The effect of macrophage development on the release of reactive oxygen intermediates and lipid oxidation products, and their ability to induce oxidative DNA damage in mammalian cells.

Abstract

Inflammation and the release of potentially damaging substances, such as reactive oxygen intermediates (ROI) and lipid oxidation products from inflammatory cells, have been linked to the potentiation of carcinogenesis. Murine macrophages when stimulated with phorbol esters induce 5,6 ring saturated thymine residues (T'), a lesion of known oxidative origin, in co-cultivated mammalian cells. Induction of this damage was inhibited by catalase and induced in target cells by reagent H2O2 alone. In the present studies, we used defined populations of macrophages with high, low and intermediate capacities for the release of H2O2 or metabolites of arachidonic acid (AA) to assess the relative contribution of these classes of compounds to the induction of saturated thymines. Macrophages activated with Bacillus Calmette-Guerin (BCG), which have the highest capacity for the release of H2O2 and the lowest for the release of metabolites of AA, induced the lowest levels of saturated thymines. Resident macrophages from the unmanipulated peritoneum, which have the lowest capacity for the production of H2O2 and the highest capacity for release of AA metabolites, induced more saturated thymines than did the BCG macrophages. Inflammatory macrophages elicited by casein, which have an intermediate capacity for release of H2O2 and AA metabolites, induced the highest level of saturated thymines.
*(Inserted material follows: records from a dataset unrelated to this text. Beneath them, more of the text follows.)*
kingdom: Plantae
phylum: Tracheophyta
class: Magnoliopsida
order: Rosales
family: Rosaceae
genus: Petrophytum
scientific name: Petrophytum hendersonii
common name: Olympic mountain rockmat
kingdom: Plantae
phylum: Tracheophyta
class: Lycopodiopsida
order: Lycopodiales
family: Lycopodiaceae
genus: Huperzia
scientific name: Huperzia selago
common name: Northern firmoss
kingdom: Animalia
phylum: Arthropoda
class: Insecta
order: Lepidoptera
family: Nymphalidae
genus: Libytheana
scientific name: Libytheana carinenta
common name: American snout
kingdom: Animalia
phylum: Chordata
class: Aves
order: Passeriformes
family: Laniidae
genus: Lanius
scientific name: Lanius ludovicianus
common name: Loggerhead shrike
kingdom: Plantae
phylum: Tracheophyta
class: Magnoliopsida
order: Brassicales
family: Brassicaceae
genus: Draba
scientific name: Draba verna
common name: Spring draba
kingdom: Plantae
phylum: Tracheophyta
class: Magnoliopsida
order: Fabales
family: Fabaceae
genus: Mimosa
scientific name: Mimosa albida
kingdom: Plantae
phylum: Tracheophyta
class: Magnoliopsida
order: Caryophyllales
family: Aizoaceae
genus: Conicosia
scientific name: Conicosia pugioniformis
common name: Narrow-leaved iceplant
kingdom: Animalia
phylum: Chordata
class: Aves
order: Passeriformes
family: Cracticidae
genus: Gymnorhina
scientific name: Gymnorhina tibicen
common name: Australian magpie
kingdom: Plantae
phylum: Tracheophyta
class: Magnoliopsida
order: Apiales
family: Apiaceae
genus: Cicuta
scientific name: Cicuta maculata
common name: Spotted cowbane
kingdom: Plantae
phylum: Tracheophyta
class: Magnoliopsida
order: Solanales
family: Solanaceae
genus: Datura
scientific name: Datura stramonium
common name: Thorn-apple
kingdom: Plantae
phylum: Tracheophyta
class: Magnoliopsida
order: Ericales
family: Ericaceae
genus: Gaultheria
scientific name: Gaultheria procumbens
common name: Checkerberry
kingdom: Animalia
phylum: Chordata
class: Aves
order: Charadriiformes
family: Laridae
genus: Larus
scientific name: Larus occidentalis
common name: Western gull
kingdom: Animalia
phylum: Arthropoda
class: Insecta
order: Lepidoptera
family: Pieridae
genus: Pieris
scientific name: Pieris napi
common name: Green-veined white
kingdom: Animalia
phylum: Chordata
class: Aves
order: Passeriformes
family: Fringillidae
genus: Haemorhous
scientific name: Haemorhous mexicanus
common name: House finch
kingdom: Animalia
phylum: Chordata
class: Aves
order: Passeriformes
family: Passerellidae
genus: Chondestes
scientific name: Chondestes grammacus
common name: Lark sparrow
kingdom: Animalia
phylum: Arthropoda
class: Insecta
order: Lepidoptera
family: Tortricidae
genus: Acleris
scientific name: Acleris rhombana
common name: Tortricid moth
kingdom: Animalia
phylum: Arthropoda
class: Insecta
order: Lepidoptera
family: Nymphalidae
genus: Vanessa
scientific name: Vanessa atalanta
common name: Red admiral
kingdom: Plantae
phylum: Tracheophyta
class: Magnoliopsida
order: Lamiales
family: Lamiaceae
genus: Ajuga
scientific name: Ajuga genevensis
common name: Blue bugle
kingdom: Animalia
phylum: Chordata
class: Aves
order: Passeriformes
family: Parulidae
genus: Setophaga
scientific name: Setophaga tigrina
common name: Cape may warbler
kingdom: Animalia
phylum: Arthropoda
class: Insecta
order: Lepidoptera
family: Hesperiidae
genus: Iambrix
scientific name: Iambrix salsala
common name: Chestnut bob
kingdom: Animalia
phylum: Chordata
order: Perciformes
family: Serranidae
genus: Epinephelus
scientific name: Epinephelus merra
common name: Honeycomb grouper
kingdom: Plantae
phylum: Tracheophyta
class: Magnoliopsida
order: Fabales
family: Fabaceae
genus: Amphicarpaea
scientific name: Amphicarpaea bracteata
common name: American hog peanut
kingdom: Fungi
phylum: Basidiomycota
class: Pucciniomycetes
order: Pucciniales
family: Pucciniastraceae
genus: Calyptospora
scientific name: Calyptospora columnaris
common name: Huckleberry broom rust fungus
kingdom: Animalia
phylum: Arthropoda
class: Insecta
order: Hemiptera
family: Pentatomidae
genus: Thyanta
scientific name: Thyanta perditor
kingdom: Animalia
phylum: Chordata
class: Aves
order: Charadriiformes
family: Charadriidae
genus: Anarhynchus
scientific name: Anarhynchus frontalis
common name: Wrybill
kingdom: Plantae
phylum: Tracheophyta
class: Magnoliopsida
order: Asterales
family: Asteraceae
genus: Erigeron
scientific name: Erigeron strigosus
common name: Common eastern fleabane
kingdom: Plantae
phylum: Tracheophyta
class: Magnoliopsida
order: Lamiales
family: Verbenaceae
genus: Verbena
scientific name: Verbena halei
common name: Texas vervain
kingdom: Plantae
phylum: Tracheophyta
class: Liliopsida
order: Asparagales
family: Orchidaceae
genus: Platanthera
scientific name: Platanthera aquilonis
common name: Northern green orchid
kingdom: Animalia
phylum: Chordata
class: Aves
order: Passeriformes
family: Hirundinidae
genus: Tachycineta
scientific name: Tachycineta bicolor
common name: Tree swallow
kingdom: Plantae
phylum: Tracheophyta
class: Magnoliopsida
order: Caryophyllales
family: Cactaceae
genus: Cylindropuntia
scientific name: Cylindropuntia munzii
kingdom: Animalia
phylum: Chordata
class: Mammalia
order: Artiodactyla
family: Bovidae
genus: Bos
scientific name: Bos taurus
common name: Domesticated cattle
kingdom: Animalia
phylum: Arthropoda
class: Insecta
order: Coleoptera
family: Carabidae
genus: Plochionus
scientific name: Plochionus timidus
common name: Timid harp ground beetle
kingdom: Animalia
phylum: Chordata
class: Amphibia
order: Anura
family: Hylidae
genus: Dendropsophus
Zymosan, which induced more release of AA metabolites than release of H2O2, was a better stimulant for the induction of T' than TPA, which is a better stimulant for secretion of H2O2. Nordihydroguaiaretic acid (NDGA), an inhibitor of the lipoxygenase and cyclooxygenase pathways for metabolism of AA, inhibited the induction of T' by resident macrophages. Indomethacin, an inhibitor of the cyclo-oxygenase path, enhanced induction of T'. Taken together, the data suggest that while H2O2 has the capacity to induce T' in 3T3 cells, it may not be the only mediator of DNA damage and that lipoxygenase generated metabolites of AA may (alone or in concert with ROI) play an important role in the induction of oxidative DNA damage by macrophages.